Speaking of thanksgiving, I think we might be going over to my grandmother and aunt's house this year. Which will be a first in a while. I'm so used to having at home and maybe having someone over and mom and I making dinner and dad and I watching the parade in the morning. The parade is seriously the best part. It's going to be so weird without dad. I need to start sending out Christmas Cards too. I need to get a couple of assignments done this week first though. I have honestly been glad that I haven't had a ton of homework to do this semester.

Wednesday, November 16, 2011

Postcrossing.com

A friend of mine told me about this website called post crossing and it's really interesting. I've been checking it out and I think I might sign up for it and do it. It's basically where you send postcards to different people around the world and you can receive postcards from around the world. It's really interesting. I think I might give it a shot.


Monday, November 14, 2011

What do you want to do when you graduate college?
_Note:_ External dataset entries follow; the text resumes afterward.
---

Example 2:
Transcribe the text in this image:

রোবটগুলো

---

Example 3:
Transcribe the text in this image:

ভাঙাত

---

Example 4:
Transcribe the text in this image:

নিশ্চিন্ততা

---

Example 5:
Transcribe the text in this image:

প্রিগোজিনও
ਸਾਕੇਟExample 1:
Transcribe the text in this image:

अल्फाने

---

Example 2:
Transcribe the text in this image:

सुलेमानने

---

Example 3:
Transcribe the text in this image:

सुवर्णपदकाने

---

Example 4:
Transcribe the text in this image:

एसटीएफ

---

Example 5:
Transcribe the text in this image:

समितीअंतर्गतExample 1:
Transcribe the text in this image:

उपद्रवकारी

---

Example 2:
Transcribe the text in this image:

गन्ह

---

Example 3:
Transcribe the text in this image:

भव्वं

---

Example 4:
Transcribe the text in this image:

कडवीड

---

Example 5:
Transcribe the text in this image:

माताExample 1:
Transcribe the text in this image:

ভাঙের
Tonight as I've been thinking back on people asking me "So, what do you want to do after you graduate college?" and I never know how to answer. I'm just going to have my associate degree. I don't have a major. The only thing that I can see myself doing and that I actually enjoy is theatre. Will I ever make a living from doing theatre? I kind of doubt it unless I join the technical theatre union here in Sarasota, which I have been seriously considering. There are other things that I am interested in of course but "what I want to do with my life," I'm not sure other than wanting to do theatre.

To me it just seems like such a silly question in a way but I feel like an idiot because I don't know how to answer the question. And when I think of how others might answer the question, I imagine someone saying, "Well, I'm going to apply for a few internships, and work my way towards being hired with this company and work my way up the ladder and become the CEO and get married and have 10 kids and retired by the time I'm 36 and live in a mansion and help the children in africa and.....!" I just can't see myself planning out "what I want to do" like that. I mean if I do end up in a position of leadership in whatever I do, then I'll be very happy with what I would have achieved as long as I'm able to pay my bills and keep a roof over my head and I am happy with where I am at and I can help people when and however I can.
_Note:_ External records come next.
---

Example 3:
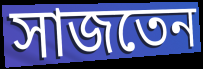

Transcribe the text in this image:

সাজতেন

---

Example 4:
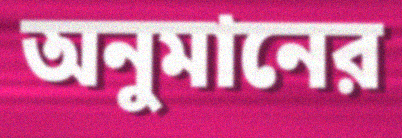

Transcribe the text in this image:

অনুমানের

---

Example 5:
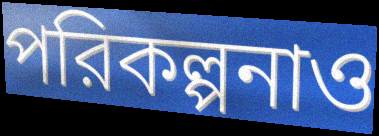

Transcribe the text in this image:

পরিকল্পনাও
I just want to see where life takes me.


Sunday, November 13, 2011

What am I doing wrong?

I think I must be doing something wrong because I have honestly lost count of how many applications I've put in over the last few years and I have yet to get one interview. Am I not filling out the applications right? Am I not making the right impression when I pick up an application and turn it in? When I do the application process in person, I always try to look nice, act professionally and make positive conversation, maybe throw in a joke or two. I admit, my social skills aren't the best, but I always try.

I have filled out mock applications with friends and family and they say I'm doing everything correctly and that my resume is fine, considering my lack of work experience. I know the economy isn't the best right now but how does that constitute not even getting one interview since I turned 18? It's honestly frustrating. I am grateful that I am able to live with my mom because otherwise I would be living on the streets. I acknowledge how blessed I am but I have to wonder if I'll ever be able to stand up on my own two feet. I'm not saying that I want to be a millionaire (but I wouldn't complain), I just want to be able to have the possibility of knowing that I would be able to live on my own, pay the bills, pay the rent, just the stuff that needs to get paid.It's just really frustraiting.

In other news, I thinking of doing daily vlogs again if I can get another camera. Unfortunately the one I was using went missing. Not sure what happened to it. I think it was stolen at this point but I'm hoping I will be able to buy a  new one. There is a DSLR and a point and shoot that I want but I'm just hoping for the Point and shoot right now. We shall see what happens.